** Exercise aim **
Set down the data again word for word. Skip any pictures.

Entries taken from a collection:
________

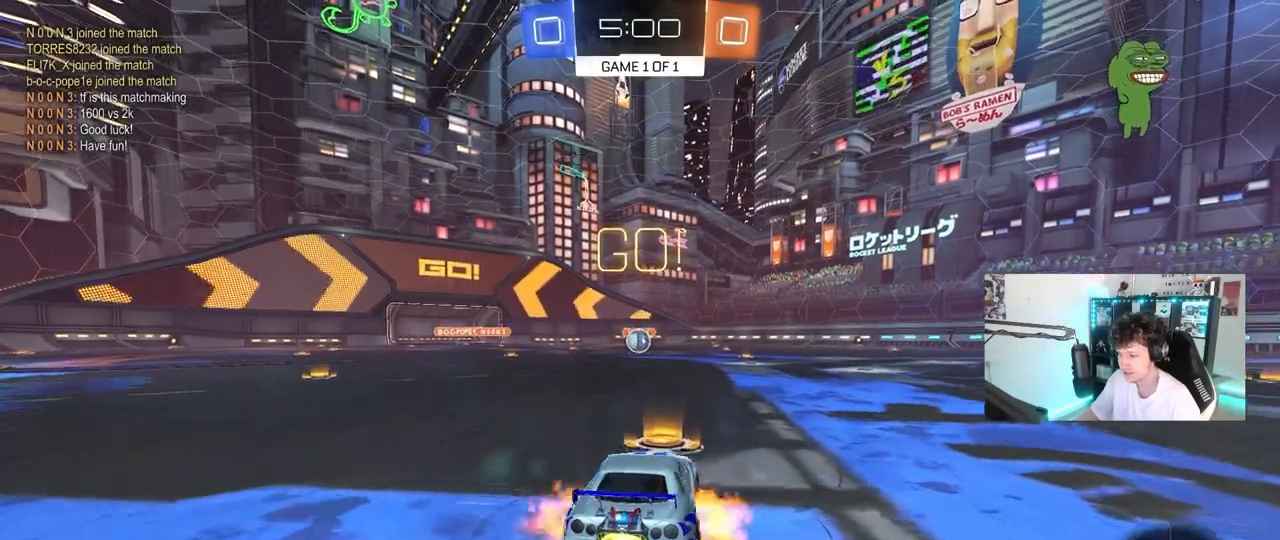
{"keys": ["a", "s", "shift"], "mouse": ["left"], "mouse_move": "up", "events": [[83, "a", "down"], [83, "d", "up"], [83, "shift", "down"], [167, "s", "down"], [217, "w", "up"], [267, "mouse_right", "up"]]}
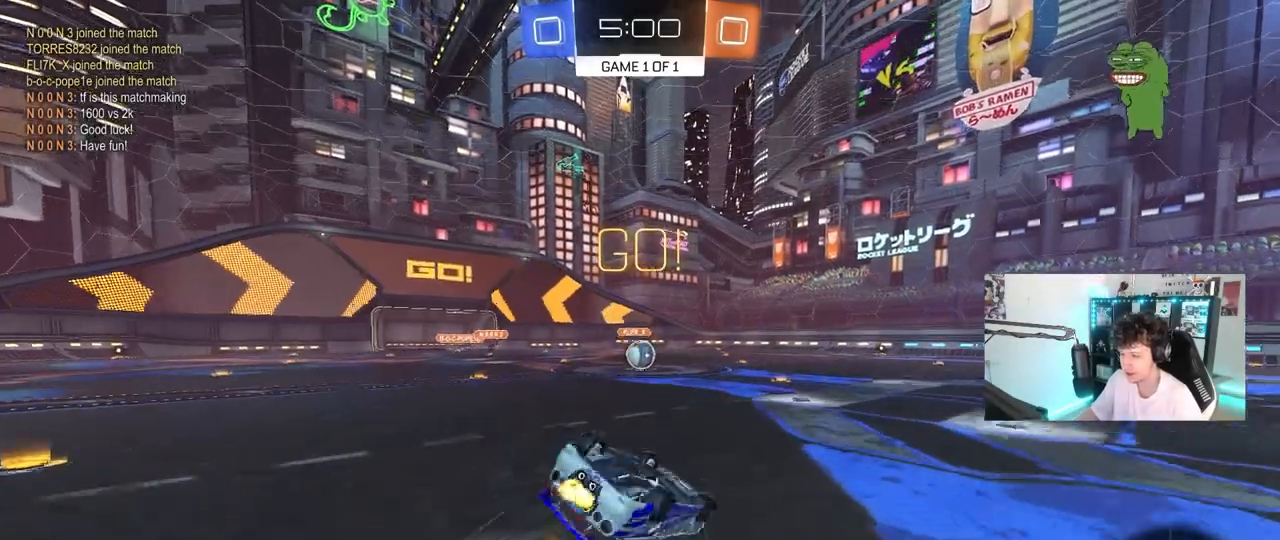
{"keys": ["s"], "mouse": ["left"], "mouse_move": "still", "events": [[150, "s", "up"], [233, "s", "down"], [433, "shift", "up"], [467, "a", "up"]]}
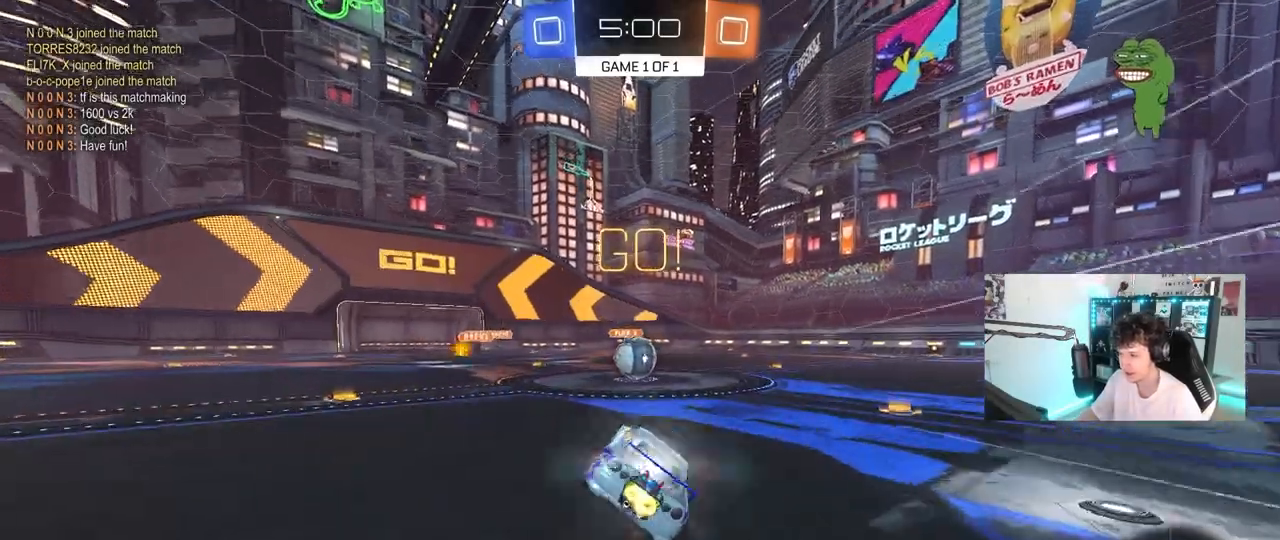
{"keys": ["d"], "mouse": [], "mouse_move": "still", "events": [[17, "s", "up"], [67, "d", "down"], [117, "d", "up"], [117, "mouse_left", "up"], [250, "w", "down"], [300, "a", "down"], [383, "a", "up"], [383, "mouse_right", "down"], [383, "w", "up"], [433, "d", "down"], [433, "mouse_right", "up"]]}
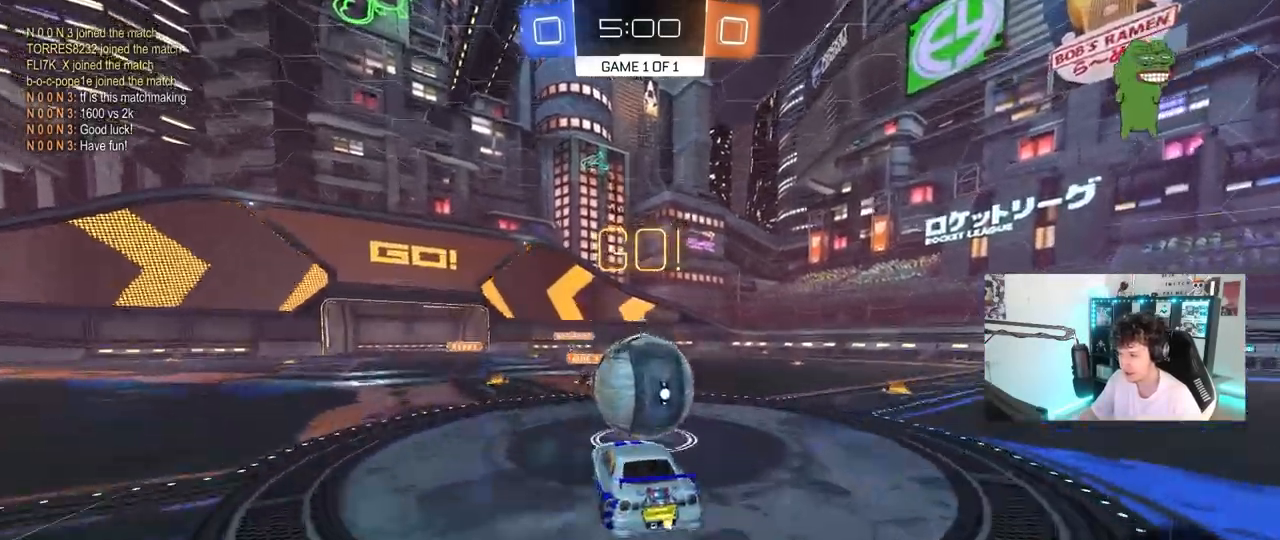
{"keys": ["d", "s", "shift"], "mouse": [], "mouse_move": "still", "events": [[33, "shift", "down"], [33, "w", "down"], [133, "mouse_right", "down"], [167, "s", "down"], [167, "w", "up"], [317, "mouse_right", "up"]]}
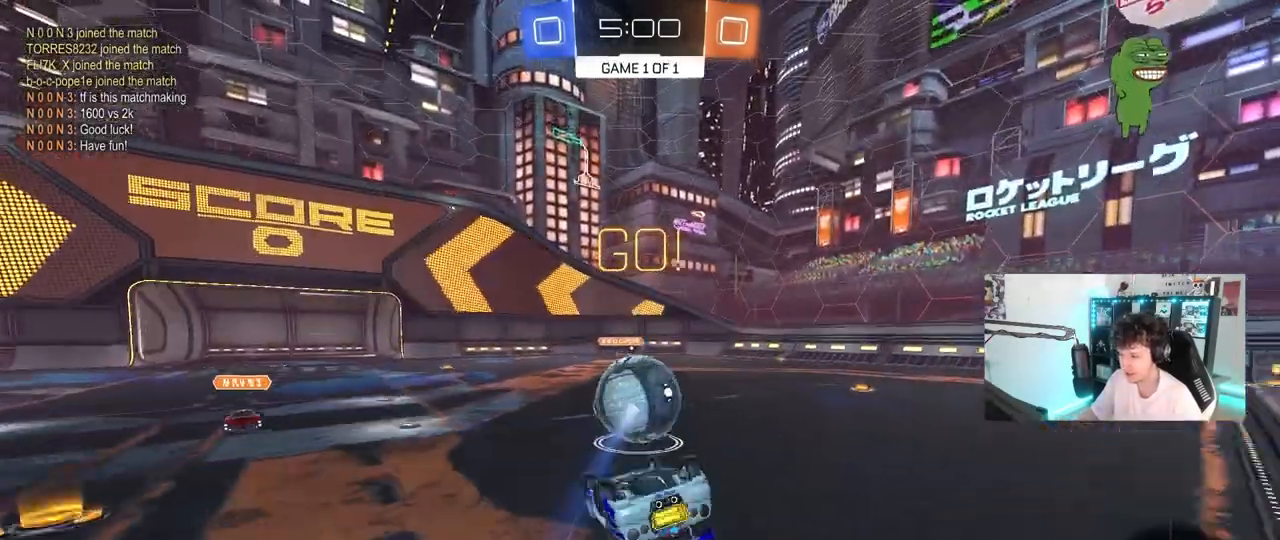
{"keys": [], "mouse": ["left"], "mouse_move": "still", "events": [[50, "s", "up"], [150, "s", "down"], [333, "s", "up"], [383, "shift", "up"], [417, "mouse_left", "down"], [467, "d", "up"]]}
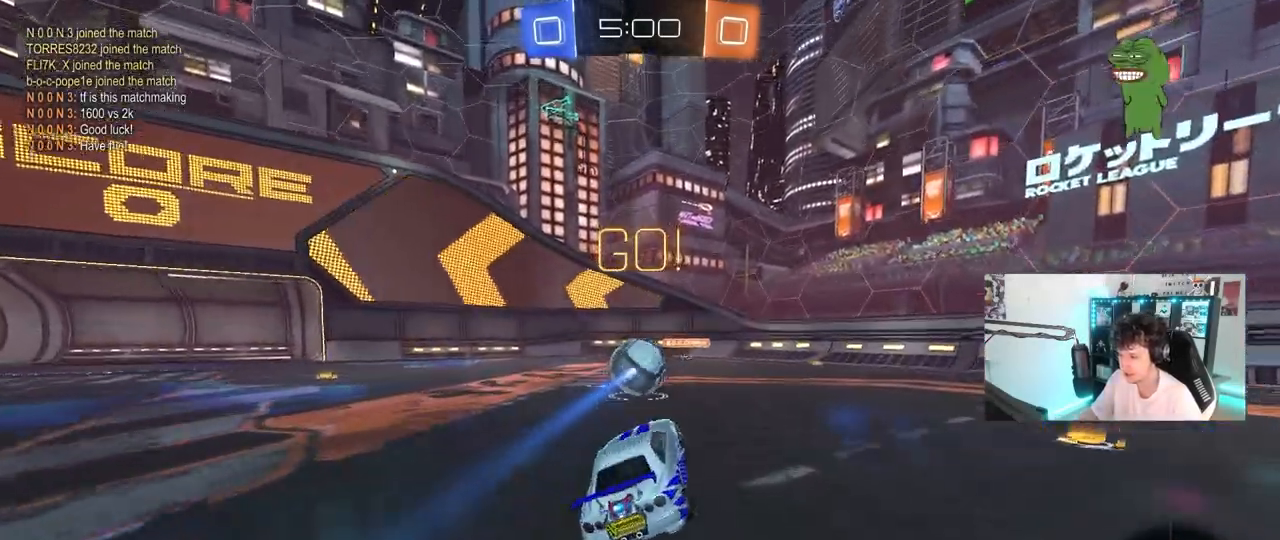
{"keys": ["d", "w"], "mouse": ["left"], "mouse_move": "left", "events": [[17, "mouse_left", "up"], [17, "w", "down"], [67, "d", "down"], [250, "mouse_left", "down"]]}
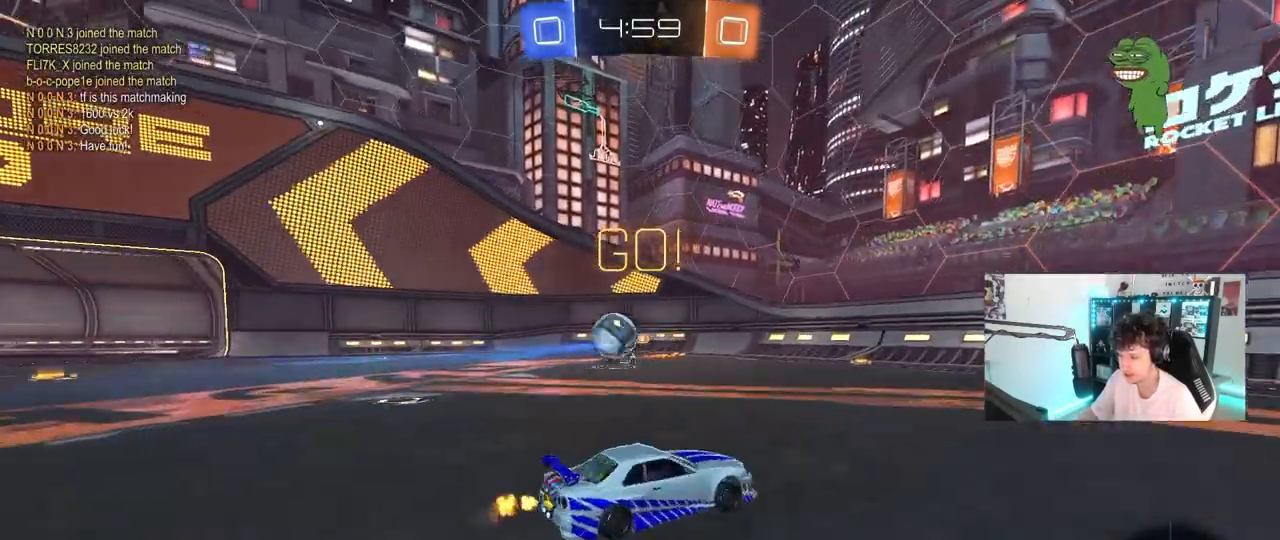
{"keys": ["d", "w"], "mouse": ["left"], "mouse_move": "up-left", "events": [[167, "space", "down"], [367, "space", "up"], [400, "d", "up"], [450, "d", "down"]]}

________

** Expected output **
{"keys": ["a", "s", "shift"], "mouse": ["left"], "mouse_move": "up", "events": [[83, "a", "down"], [83, "d", "up"], [83, "shift", "down"], [167, "s", "down"], [217, "w", "up"], [267, "mouse_right", "up"]]}
{"keys": ["s"], "mouse": ["left"], "mouse_move": "still", "events": [[150, "s", "up"], [233, "s", "down"], [433, "shift", "up"], [467, "a", "up"]]}
{"keys": ["d"], "mouse": [], "mouse_move": "still", "events": [[17, "s", "up"], [67, "d", "down"], [117, "d", "up"], [117, "mouse_left", "up"], [250, "w", "down"], [300, "a", "down"], [383, "a", "up"], [383, "mouse_right", "down"], [383, "w", "up"], [433, "d", "down"], [433, "mouse_right", "up"]]}
{"keys": ["d", "s", "shift"], "mouse": [], "mouse_move": "still", "events": [[33, "shift", "down"], [33, "w", "down"], [133, "mouse_right", "down"], [167, "s", "down"], [167, "w", "up"], [317, "mouse_right", "up"]]}
{"keys": [], "mouse": ["left"], "mouse_move": "still", "events": [[50, "s", "up"], [150, "s", "down"], [333, "s", "up"], [383, "shift", "up"], [417, "mouse_left", "down"], [467, "d", "up"]]}
{"keys": ["d", "w"], "mouse": ["left"], "mouse_move": "left", "events": [[17, "mouse_left", "up"], [17, "w", "down"], [67, "d", "down"], [250, "mouse_left", "down"]]}
{"keys": ["d", "w"], "mouse": ["left"], "mouse_move": "up-left", "events": [[167, "space", "down"], [367, "space", "up"], [400, "d", "up"], [450, "d", "down"]]}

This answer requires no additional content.